Factors that determine the therapy for lymphomas include:
There are many types of lymphoma but they can be broadly divided into Hodgkin's and Non-Hodgkin's lymphomas. In the case of non-Hodgkin's lymphoma that is very small, the cancer may be surgically removed, with no need for any further treatment.
If the cancer is low-grade, a "watchful waiting" approach may be employed for non-Hodgkin's lymphomas as it may be many years before the cancer becomes bothersome. A much less common form of lymphoma called nodular lymphocyte-predominant Hodgkin's lymphoma may be treated with a biological agent called rituximab.
For stage 1 and 2 disease, when cancer is only present in one body part, radiotherapy is often used to treat patients. More advanced or aggressive disease, however, may require a combination of chemotherapy and radiation therapy.
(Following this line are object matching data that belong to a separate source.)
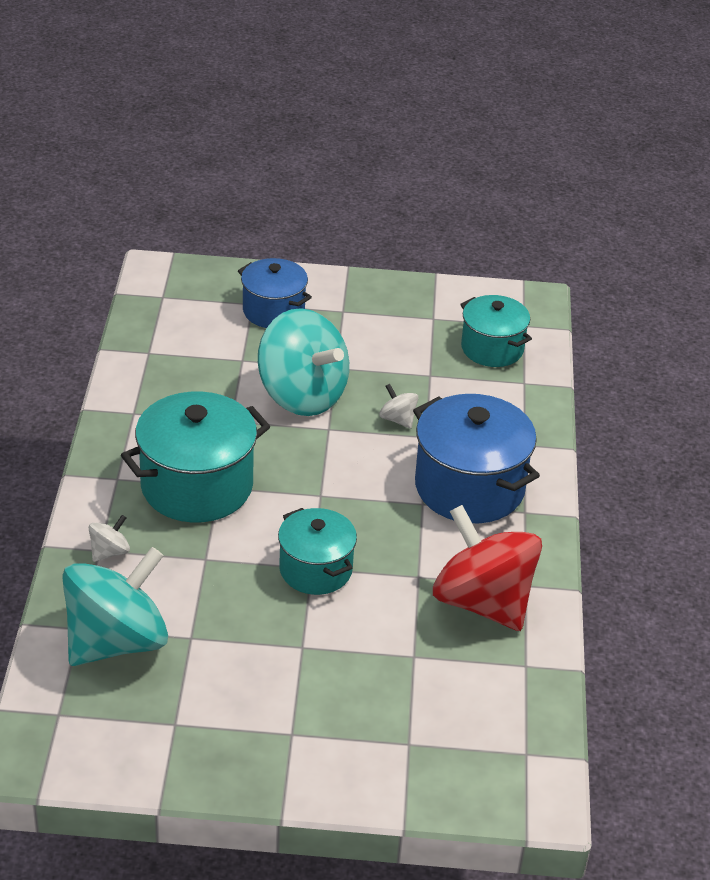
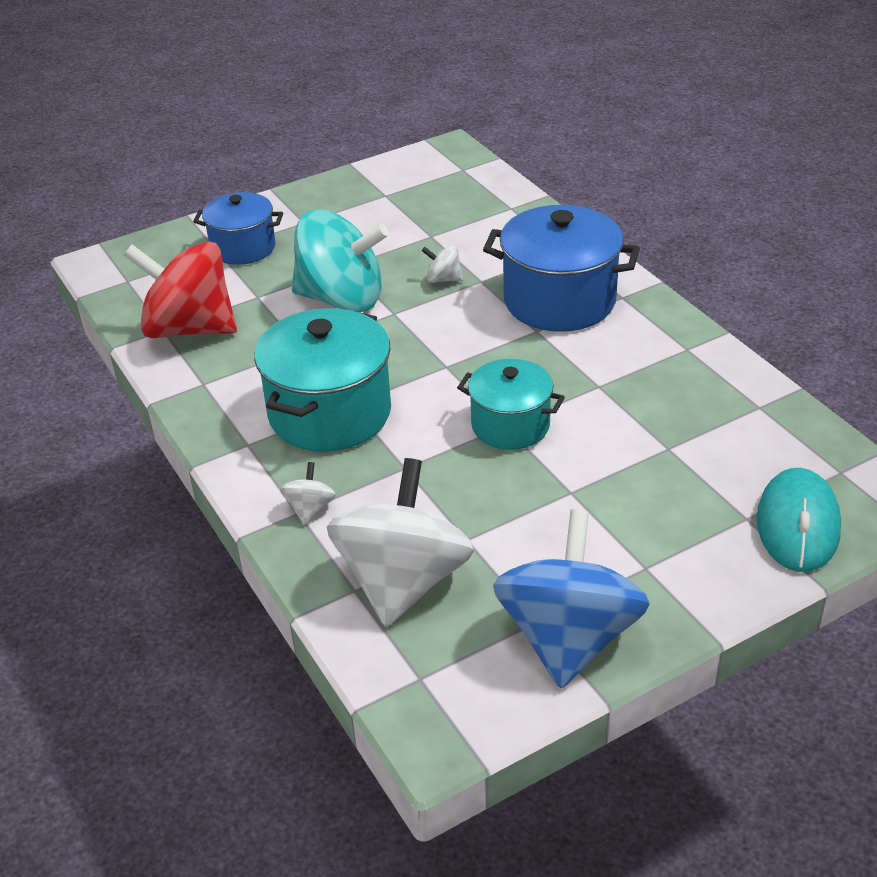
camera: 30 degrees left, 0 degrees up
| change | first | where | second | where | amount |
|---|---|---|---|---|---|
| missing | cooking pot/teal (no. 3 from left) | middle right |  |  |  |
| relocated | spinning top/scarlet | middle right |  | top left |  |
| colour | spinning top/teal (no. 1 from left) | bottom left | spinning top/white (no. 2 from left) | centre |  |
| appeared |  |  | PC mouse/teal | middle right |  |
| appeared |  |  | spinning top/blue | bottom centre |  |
Treatment is planned and administered by a team of specialists including a haematologist or a doctor who specializes in disorders of the blood, a medical oncologist or cancer specialist, a radiation oncologist or a cancer specialist specializing in radiation therapy and a hematopathologist who helps detect and diagnose the stage and type of the lymphoma. Other contributors include nutrition specialists, nurses and social workers.
Chemotherapy or the use of anti-cancer agents is often adopted as a primary treatment. It is administered in cycles over a few weeks, either by injection or in the form of pills. Some of the drugs used include cyclophosphamide, vincristine, doxorubicin, prednisone, fludarabine, chlorambucil, mitoxantrone, methotrexate, etoposide, cisplatin, ifosfamide, bleomycin and gemcitabine.
Radiation therapy is the mainstay of treatment for localized Hodgkin's lymphoma. Radiation therapy is the use of high-energy rays to kill cancer cells. A machine that emits the radiation may be used or a radioactive material might be placed inside the body near the cancer site or administered intravenously.
Steroids can enhance the effects of chemotherapy in non-Hodgkin's lymphoma.
A biological agent called a monoclonal antibody may be administered in the case of some types of non-Hodgkin lymphomas. The most successful and commonly used of these is rituximab.